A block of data
↓
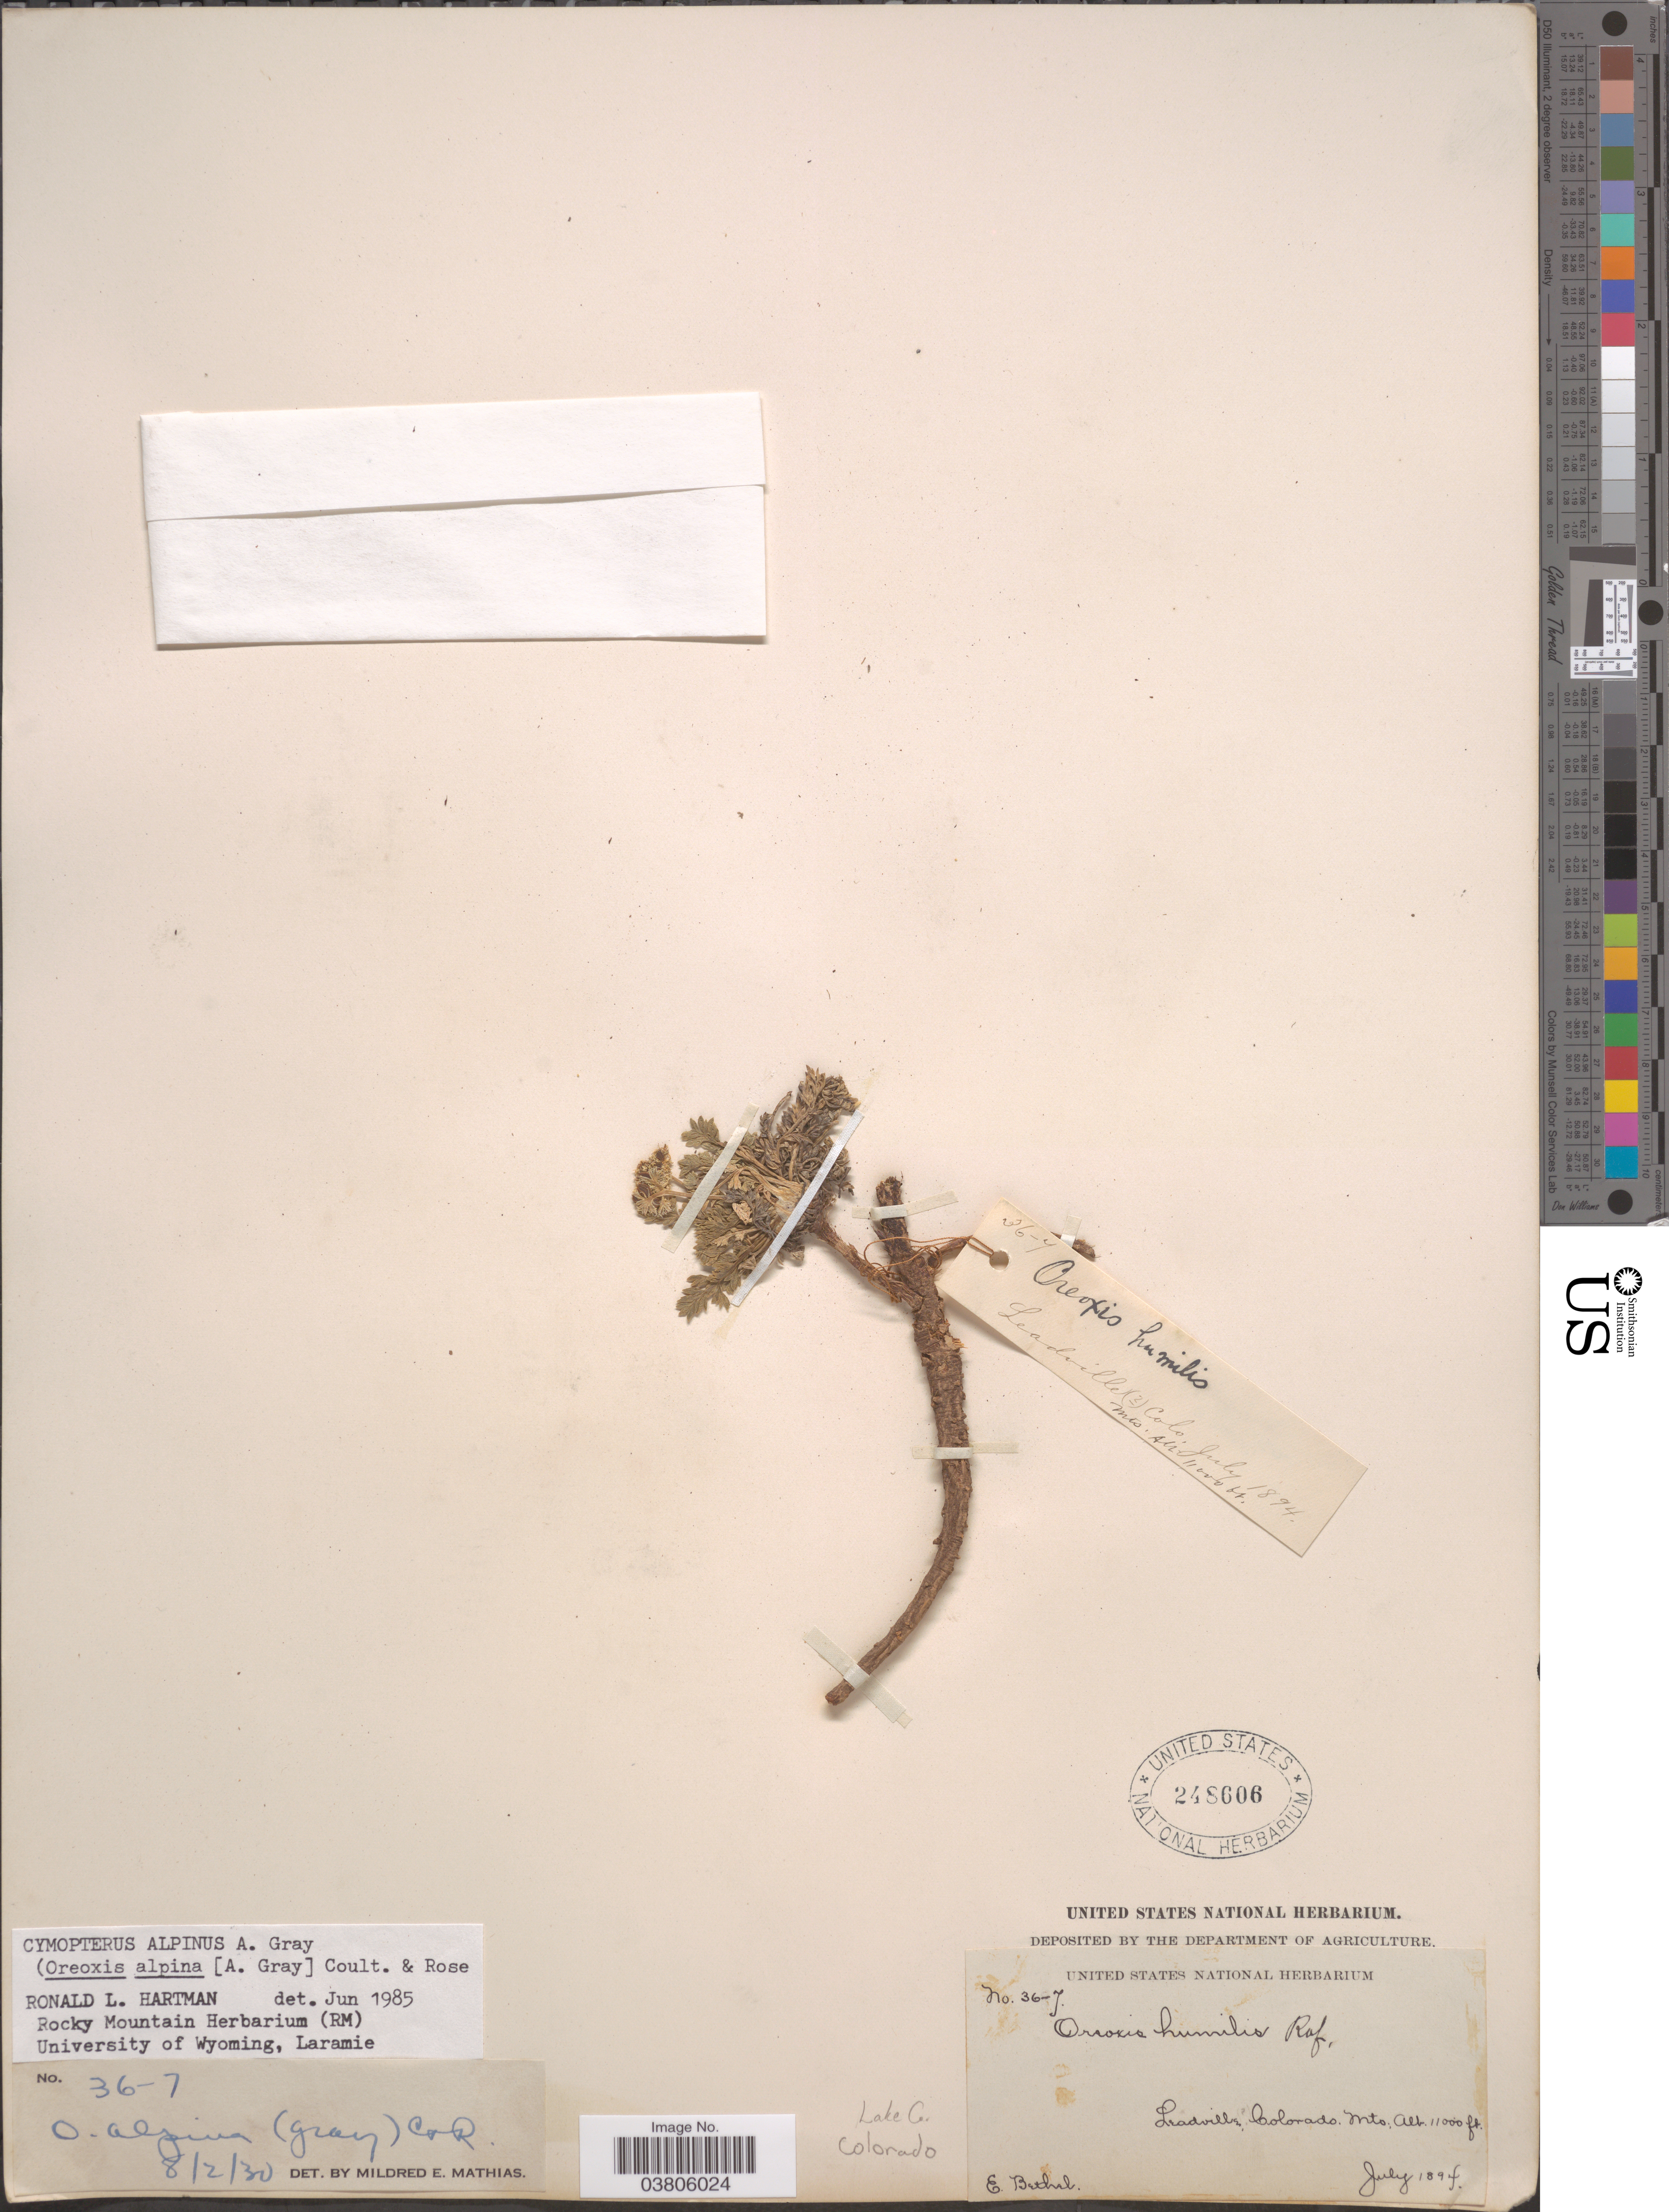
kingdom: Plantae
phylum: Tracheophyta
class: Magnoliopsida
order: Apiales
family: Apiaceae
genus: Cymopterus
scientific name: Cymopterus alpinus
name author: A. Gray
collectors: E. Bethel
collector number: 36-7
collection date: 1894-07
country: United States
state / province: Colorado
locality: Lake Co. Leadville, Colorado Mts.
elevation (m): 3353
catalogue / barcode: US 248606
↑
The exercise
Copy every line of the material above without changes, leaving out the picture.

Solution for this task
kingdom: Plantae
phylum: Tracheophyta
class: Magnoliopsida
order: Apiales
family: Apiaceae
genus: Cymopterus
scientific name: Cymopterus alpinus
name author: A. Gray
collectors: E. Bethel
collector number: 36-7
collection date: 1894-07
country: United States
state / province: Colorado
locality: Lake Co. Leadville, Colorado Mts.
elevation (m): 3353
catalogue / barcode: US 248606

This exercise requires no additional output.